-- Data for this exercise follows --

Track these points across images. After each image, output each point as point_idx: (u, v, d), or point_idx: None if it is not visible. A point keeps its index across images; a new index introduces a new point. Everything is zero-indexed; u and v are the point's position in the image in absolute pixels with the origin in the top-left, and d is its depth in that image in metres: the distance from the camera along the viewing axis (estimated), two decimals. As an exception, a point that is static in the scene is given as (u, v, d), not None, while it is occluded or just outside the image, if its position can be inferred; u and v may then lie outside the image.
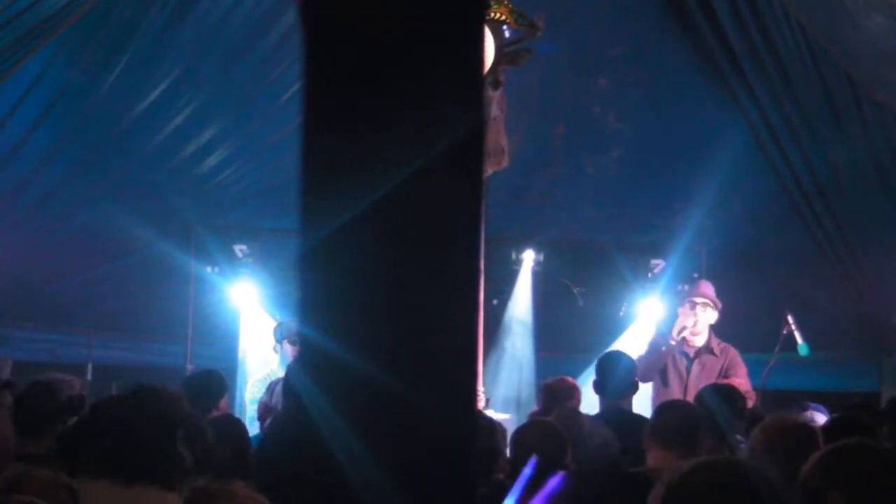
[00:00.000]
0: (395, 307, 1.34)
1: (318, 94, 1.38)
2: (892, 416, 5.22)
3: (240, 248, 9.18)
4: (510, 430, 4.65)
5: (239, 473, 3.10)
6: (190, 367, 8.55)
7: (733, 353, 7.09)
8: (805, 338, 7.06)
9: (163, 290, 9.30)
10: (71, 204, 8.56)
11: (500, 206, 8.40)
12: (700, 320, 7.12)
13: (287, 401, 5.52)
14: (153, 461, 3.27)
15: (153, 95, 7.93)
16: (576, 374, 6.99)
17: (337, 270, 1.35)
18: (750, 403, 6.05)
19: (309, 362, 1.37)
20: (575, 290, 9.43)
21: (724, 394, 5.34)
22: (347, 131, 1.36)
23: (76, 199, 8.54)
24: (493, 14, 5.88)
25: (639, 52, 8.49)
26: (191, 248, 9.12)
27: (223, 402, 6.00)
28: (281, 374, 6.93)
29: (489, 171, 5.97)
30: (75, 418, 4.66)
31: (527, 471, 3.41)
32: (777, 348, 6.99)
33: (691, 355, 7.06)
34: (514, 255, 9.37)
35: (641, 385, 6.37)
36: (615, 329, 9.06)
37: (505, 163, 6.22)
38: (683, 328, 7.10)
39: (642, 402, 6.76)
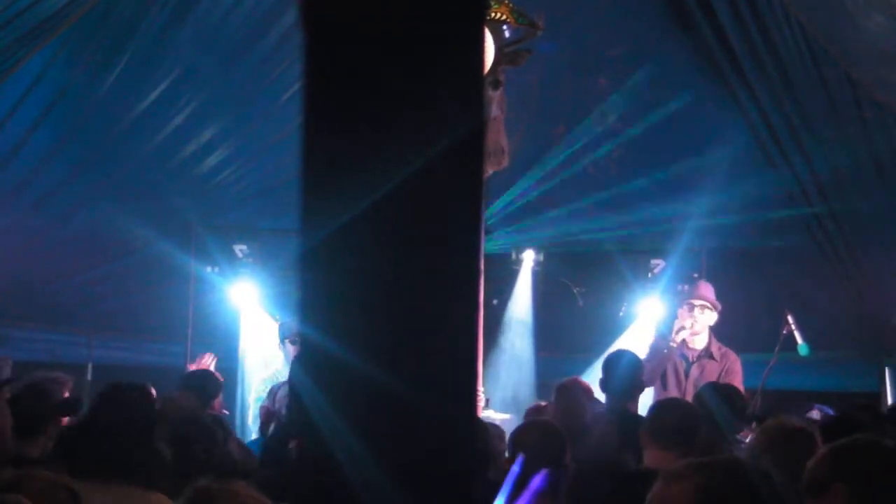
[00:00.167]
0: (395, 307, 1.34)
1: (318, 94, 1.38)
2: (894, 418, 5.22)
3: (240, 248, 9.18)
4: (510, 430, 4.65)
5: (205, 472, 3.11)
6: (190, 368, 8.54)
7: (733, 358, 7.09)
8: (805, 338, 7.06)
9: (163, 290, 9.30)
10: (71, 204, 8.55)
11: (500, 206, 8.41)
12: (698, 322, 7.12)
13: (291, 403, 5.53)
14: (128, 459, 3.29)
15: (153, 95, 7.92)
16: (576, 375, 6.98)
17: (337, 270, 1.35)
18: None
19: (309, 362, 1.38)
20: (575, 290, 9.43)
21: (724, 394, 5.34)
22: (347, 131, 1.36)
23: (76, 199, 8.54)
24: (493, 14, 5.88)
25: (639, 52, 8.49)
26: (191, 248, 9.12)
27: (217, 402, 6.01)
28: (286, 372, 6.94)
29: (489, 171, 5.97)
30: (70, 418, 4.67)
31: (515, 469, 3.42)
32: (777, 348, 6.99)
33: (691, 358, 7.05)
34: (514, 255, 9.37)
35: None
36: (615, 329, 9.06)
37: (505, 163, 6.22)
38: (682, 329, 7.10)
39: (644, 405, 6.76)
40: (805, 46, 7.53)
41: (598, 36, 8.48)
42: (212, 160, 8.64)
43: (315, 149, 1.37)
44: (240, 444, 4.81)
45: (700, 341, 7.13)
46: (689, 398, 6.08)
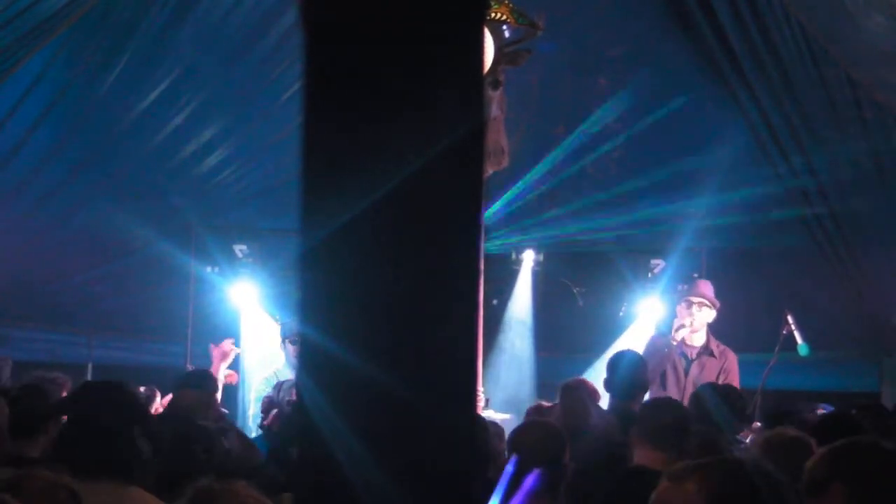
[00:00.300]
0: (394, 307, 1.34)
1: (318, 94, 1.38)
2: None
3: (240, 248, 9.18)
4: (510, 430, 4.65)
5: (205, 472, 3.13)
6: (190, 368, 8.54)
7: (732, 357, 7.10)
8: (805, 338, 7.07)
9: (163, 290, 9.30)
10: (71, 204, 8.55)
11: (501, 206, 8.41)
12: (697, 320, 7.13)
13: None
14: (108, 455, 3.31)
15: (153, 95, 7.92)
16: (575, 375, 6.98)
17: (337, 270, 1.35)
18: None
19: (309, 362, 1.38)
20: (575, 290, 9.43)
21: (724, 393, 5.34)
22: (347, 131, 1.36)
23: (76, 199, 8.54)
24: (493, 14, 5.88)
25: (639, 52, 8.48)
26: (191, 248, 9.12)
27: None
28: (286, 372, 6.94)
29: (489, 171, 5.97)
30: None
31: (509, 468, 3.43)
32: (777, 348, 6.99)
33: (690, 356, 7.06)
34: (514, 255, 9.37)
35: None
36: (615, 329, 9.05)
37: (505, 163, 6.22)
38: (682, 327, 7.11)
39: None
40: (805, 46, 7.53)
41: (598, 36, 8.48)
42: (212, 160, 8.64)
43: (315, 149, 1.37)
44: (242, 438, 4.81)
45: (698, 339, 7.14)
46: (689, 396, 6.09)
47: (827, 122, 8.05)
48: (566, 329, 9.45)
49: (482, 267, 1.57)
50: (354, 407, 1.33)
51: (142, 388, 6.75)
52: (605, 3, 8.36)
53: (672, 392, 6.88)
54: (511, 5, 5.99)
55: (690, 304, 7.18)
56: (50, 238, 8.70)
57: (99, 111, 7.99)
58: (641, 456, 4.26)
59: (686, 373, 6.99)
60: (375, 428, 1.33)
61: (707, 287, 7.36)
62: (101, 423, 3.52)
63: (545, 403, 6.46)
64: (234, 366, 8.51)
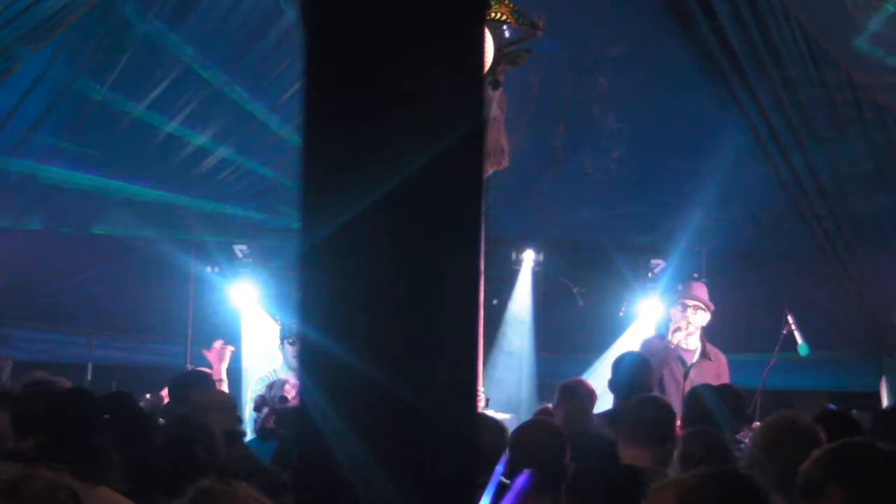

-- Data for this exercise concluded --

• _Work required_
Copy each entry exactly as written. Images should not appear in the copy.

• _Solution to the problem_
Track these points across images. After each image, output each point as point_idx: (u, v, d), or point_idx: None if it is not visible. A point keeps its index across images; a new index introduces a new point. Everything is zero-indexed; u and v are the point's position in the image in absolute pixels with the origin in the top-left, and d is its depth in that image in metres: the distance from the camera along the viewing axis (estimated), two decimals. As an exception, a point that is static in the scene is given as (u, v, d), not None, while it is occluded or just outside the image, if its position can be inferred; u and v may then lie outside the image.
[00:00.000]
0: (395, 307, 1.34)
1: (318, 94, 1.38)
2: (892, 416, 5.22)
3: (240, 248, 9.18)
4: (510, 430, 4.65)
5: (239, 473, 3.10)
6: (190, 367, 8.55)
7: (733, 353, 7.09)
8: (805, 338, 7.06)
9: (163, 290, 9.30)
10: (71, 204, 8.56)
11: (500, 206, 8.40)
12: (700, 320, 7.12)
13: (287, 401, 5.52)
14: (153, 461, 3.27)
15: (153, 95, 7.93)
16: (576, 374, 6.99)
17: (337, 270, 1.35)
18: (750, 403, 6.05)
19: (309, 362, 1.37)
20: (575, 290, 9.43)
21: (724, 394, 5.34)
22: (347, 131, 1.36)
23: (76, 199, 8.54)
24: (493, 14, 5.88)
25: (639, 52, 8.49)
26: (191, 248, 9.12)
27: (223, 402, 6.00)
28: (281, 374, 6.93)
29: (489, 171, 5.97)
30: (75, 418, 4.66)
31: (527, 471, 3.41)
32: (777, 348, 6.99)
33: (691, 355, 7.06)
34: (514, 255, 9.37)
35: (641, 385, 6.37)
36: (615, 329, 9.06)
37: (505, 163, 6.22)
38: (683, 328, 7.10)
39: (642, 402, 6.76)
[00:00.167]
0: (395, 307, 1.34)
1: (318, 94, 1.38)
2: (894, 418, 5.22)
3: (240, 248, 9.18)
4: (510, 430, 4.65)
5: (205, 472, 3.11)
6: (190, 368, 8.54)
7: (733, 358, 7.09)
8: (805, 338, 7.06)
9: (163, 290, 9.30)
10: (71, 204, 8.55)
11: (500, 206, 8.41)
12: (698, 322, 7.12)
13: (291, 403, 5.53)
14: (128, 459, 3.29)
15: (153, 95, 7.92)
16: (576, 375, 6.98)
17: (337, 270, 1.35)
18: None
19: (309, 362, 1.38)
20: (575, 290, 9.43)
21: (724, 394, 5.34)
22: (347, 131, 1.36)
23: (76, 199, 8.54)
24: (493, 14, 5.88)
25: (639, 52, 8.49)
26: (191, 248, 9.12)
27: (217, 402, 6.01)
28: (286, 372, 6.94)
29: (489, 171, 5.97)
30: (70, 418, 4.67)
31: (515, 469, 3.42)
32: (777, 348, 6.99)
33: (691, 358, 7.05)
34: (514, 255, 9.37)
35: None
36: (615, 329, 9.06)
37: (505, 163, 6.22)
38: (682, 329, 7.10)
39: (644, 405, 6.76)
40: (805, 46, 7.53)
41: (598, 36, 8.48)
42: (212, 160, 8.64)
43: (315, 149, 1.37)
44: (240, 444, 4.81)
45: (700, 341, 7.13)
46: (689, 398, 6.08)
[00:00.300]
0: (394, 307, 1.34)
1: (318, 94, 1.38)
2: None
3: (240, 248, 9.18)
4: (510, 430, 4.65)
5: (205, 472, 3.13)
6: (190, 368, 8.54)
7: (732, 357, 7.10)
8: (805, 338, 7.07)
9: (163, 290, 9.30)
10: (71, 204, 8.55)
11: (501, 206, 8.41)
12: (697, 320, 7.13)
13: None
14: (108, 455, 3.31)
15: (153, 95, 7.92)
16: (575, 375, 6.98)
17: (337, 270, 1.35)
18: None
19: (309, 362, 1.38)
20: (575, 290, 9.43)
21: (724, 393, 5.34)
22: (347, 131, 1.36)
23: (76, 199, 8.54)
24: (493, 14, 5.88)
25: (639, 52, 8.48)
26: (191, 248, 9.12)
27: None
28: (286, 372, 6.94)
29: (489, 171, 5.97)
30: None
31: (509, 468, 3.43)
32: (777, 348, 6.99)
33: (690, 356, 7.06)
34: (514, 255, 9.37)
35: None
36: (615, 329, 9.05)
37: (505, 163, 6.22)
38: (682, 327, 7.11)
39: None
40: (805, 46, 7.53)
41: (598, 36, 8.48)
42: (212, 160, 8.64)
43: (315, 149, 1.37)
44: (242, 438, 4.81)
45: (698, 339, 7.14)
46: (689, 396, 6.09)
47: (827, 122, 8.05)
48: (566, 329, 9.45)
49: (482, 267, 1.57)
50: (354, 407, 1.33)
51: (142, 388, 6.75)
52: (605, 3, 8.36)
53: (672, 392, 6.88)
54: (511, 5, 5.99)
55: (690, 304, 7.18)
56: (50, 238, 8.70)
57: (99, 111, 7.99)
58: (641, 456, 4.26)
59: (686, 373, 6.99)
60: (375, 428, 1.33)
61: (707, 287, 7.36)
62: (101, 423, 3.52)
63: (545, 403, 6.46)
64: (234, 366, 8.51)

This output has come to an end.